Trinh credits her strategy director, Nemo Nguyen, as having played a defining role in her growth – not just professionally, but personally too. “She was the one who gave me a strong foundation, and just as importantly, the clarity to navigate what kind of strategist I wanted to become.
“On the professional side, she helped me sharpen both my hard and soft skills, from writing better briefs, to framing strategic approaches more clearly and knowing how to present with intention. She didn’t just teach me how to do strategy: she taught me how to think like a strategist, and how to approach problems with both logic and perspective.”
On a more personal level, she encouraged Trinh to expand her experience outside of work: to read more, live more, and explore perspectives beyond the advertising bubble. “What I learned from her is that professional growth doesn’t happen in isolation. It comes from how you live, how you reflect, and how much of yourself you bring into the work. Working with her reminded me that professional growth and personal growth don’t have to be separate – they feed each other.”
As long as she is growing every day, Trinh is fulfilled, which she feels is enough reason to stay present and engaged. “When that answer becomes less clear, I take time to reflect – not with the intention of quitting, but to understand what needs to shift so I can keep moving forward.”
With the future full of new and exciting challenges, Trinh has plenty to keep her growing. “The way young people connect with brands is getting more fragmented with different subcultures, different platforms, different expectations. So strategy can’t just follow one fixed structure or template anymore. It can’t stay stuck in static brand ladders. It needs to breathe like culture does. It has to be more flexible, more responsive, and more aware of how fast things shift. Less framework, more fieldwork.”

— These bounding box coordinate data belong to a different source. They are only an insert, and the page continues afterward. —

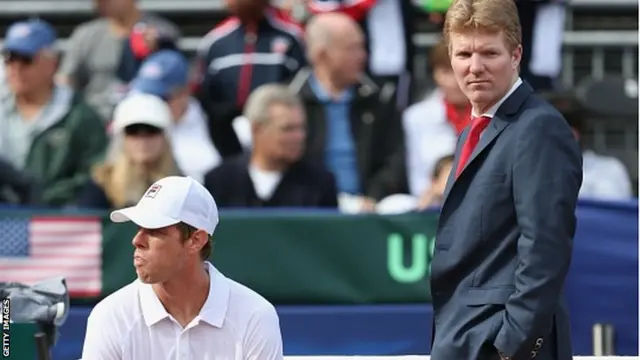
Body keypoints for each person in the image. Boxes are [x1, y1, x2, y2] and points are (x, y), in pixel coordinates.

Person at [429, 0, 582, 360]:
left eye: (489, 53)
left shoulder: (539, 128)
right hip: (463, 340)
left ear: (516, 55)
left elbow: (545, 247)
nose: (475, 67)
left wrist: (514, 347)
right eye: (464, 53)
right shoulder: (473, 133)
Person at [81, 176, 283, 359]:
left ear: (196, 241)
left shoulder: (255, 315)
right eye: (139, 227)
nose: (137, 240)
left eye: (154, 230)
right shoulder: (110, 316)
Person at [289, 13, 407, 212]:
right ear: (321, 54)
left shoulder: (379, 98)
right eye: (352, 48)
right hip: (310, 210)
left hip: (371, 208)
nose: (363, 56)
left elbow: (394, 160)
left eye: (362, 46)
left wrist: (372, 197)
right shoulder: (290, 100)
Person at [0, 19, 107, 207]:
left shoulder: (80, 116)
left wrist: (42, 196)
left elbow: (95, 173)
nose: (16, 67)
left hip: (55, 220)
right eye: (10, 58)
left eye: (26, 59)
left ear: (52, 64)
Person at [204, 84, 338, 208]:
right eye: (288, 129)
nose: (299, 136)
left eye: (301, 128)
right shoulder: (220, 181)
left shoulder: (319, 184)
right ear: (256, 129)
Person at [77, 93, 181, 209]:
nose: (142, 140)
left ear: (165, 137)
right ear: (121, 138)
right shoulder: (102, 184)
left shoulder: (181, 186)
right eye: (133, 131)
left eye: (151, 130)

But it’s not just audiences that are diverse and evolving. Strategists are too. “I think we often expect creatives to have different styles, but forget that strategy also involves perspective, interpretation, and choice. There’s no one way to ‘do’ strategy.
“One strategist might go deep into culture, another might start with behavioural insight, another might use brand tension as the entry point. And all of those are valid, because strategy isn’t a checklist. It’s a process of making choices based on how you see the problem. So to keep up, strategy doesn’t just need to follow youth culture. It needs to stay open to different ways of thinking, including from the people doing the strategy.”